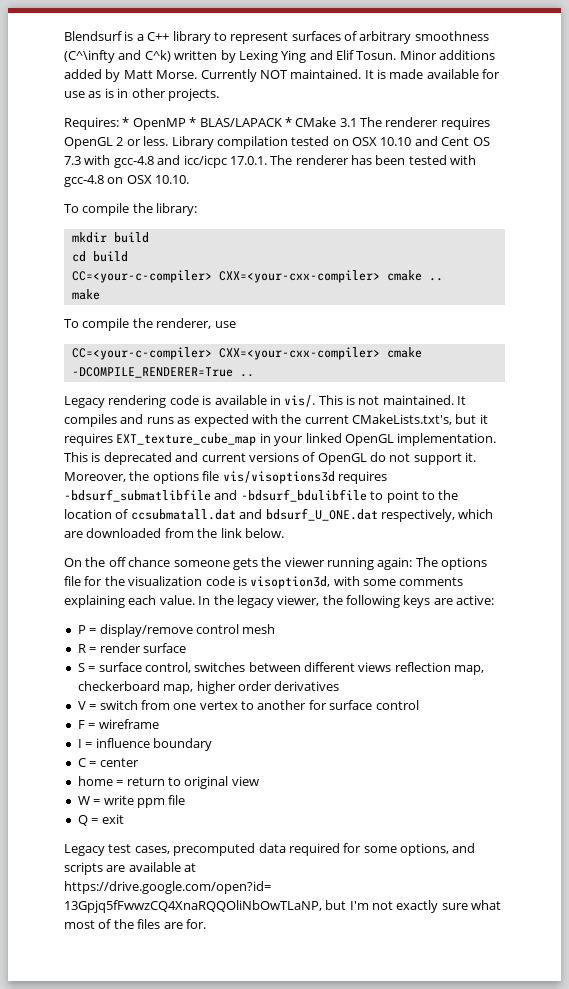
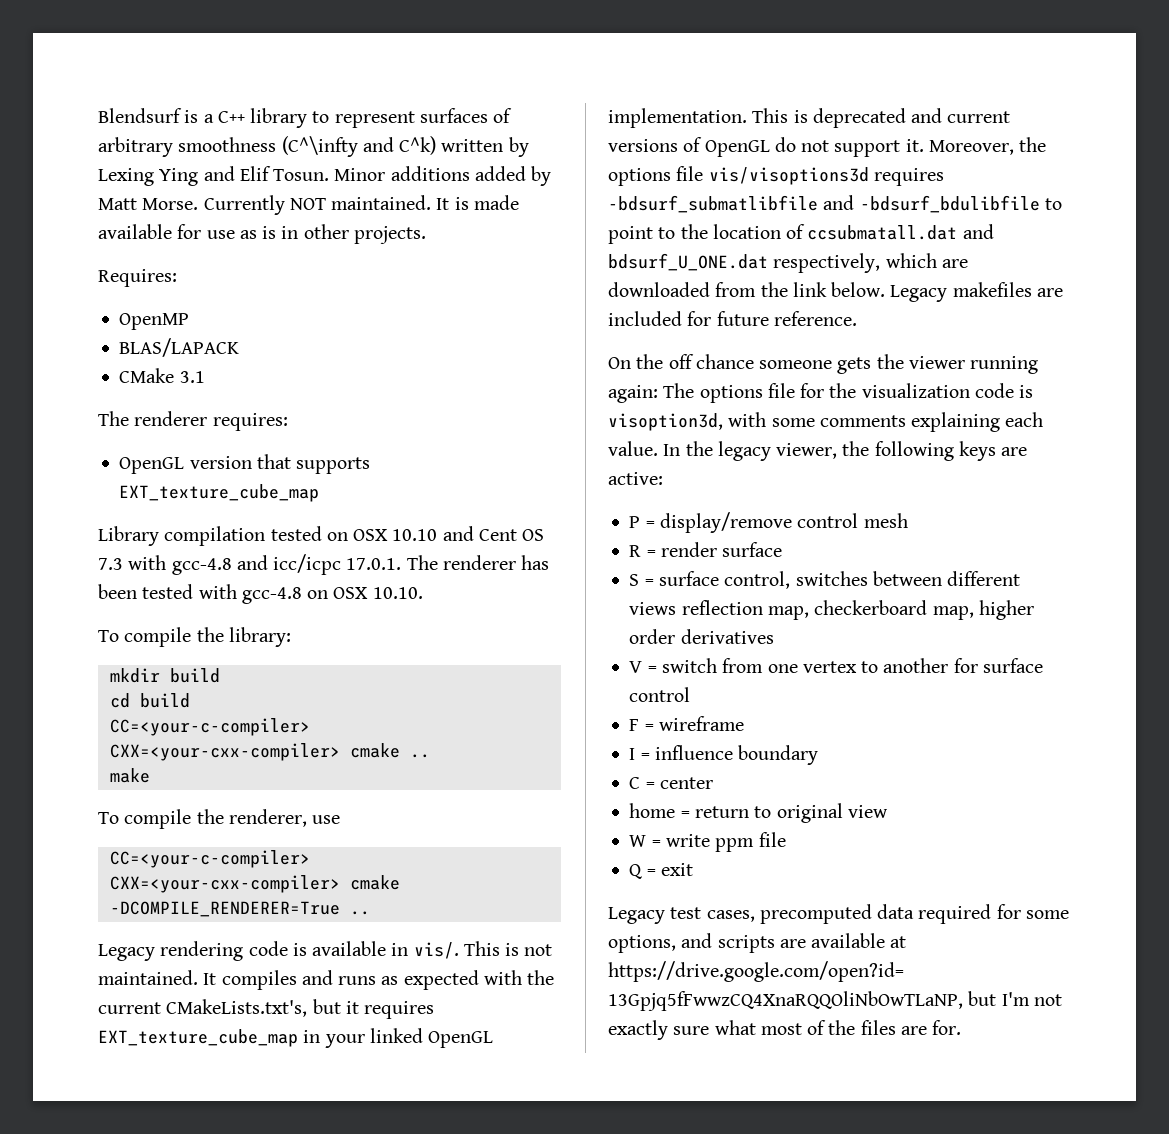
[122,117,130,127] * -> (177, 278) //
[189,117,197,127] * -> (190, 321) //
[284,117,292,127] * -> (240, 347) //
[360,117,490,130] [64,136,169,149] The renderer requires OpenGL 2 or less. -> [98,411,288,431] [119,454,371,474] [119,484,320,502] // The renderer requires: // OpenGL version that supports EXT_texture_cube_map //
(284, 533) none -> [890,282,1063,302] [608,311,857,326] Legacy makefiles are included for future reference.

■ What needs to be done:
Could you print the material above word for word and skip the images?

■ Worked solution:
[122,117,130,127] * -> (177, 278) //
[189,117,197,127] * -> (190, 321) //
[284,117,292,127] * -> (240, 347) //
[360,117,490,130] [64,136,169,149] The renderer requires OpenGL 2 or less. -> [98,411,288,431] [119,454,371,474] [119,484,320,502] // The renderer requires: // OpenGL version that supports EXT_texture_cube_map //
(284, 533) none -> [890,282,1063,302] [608,311,857,326] Legacy makefiles are included for future reference.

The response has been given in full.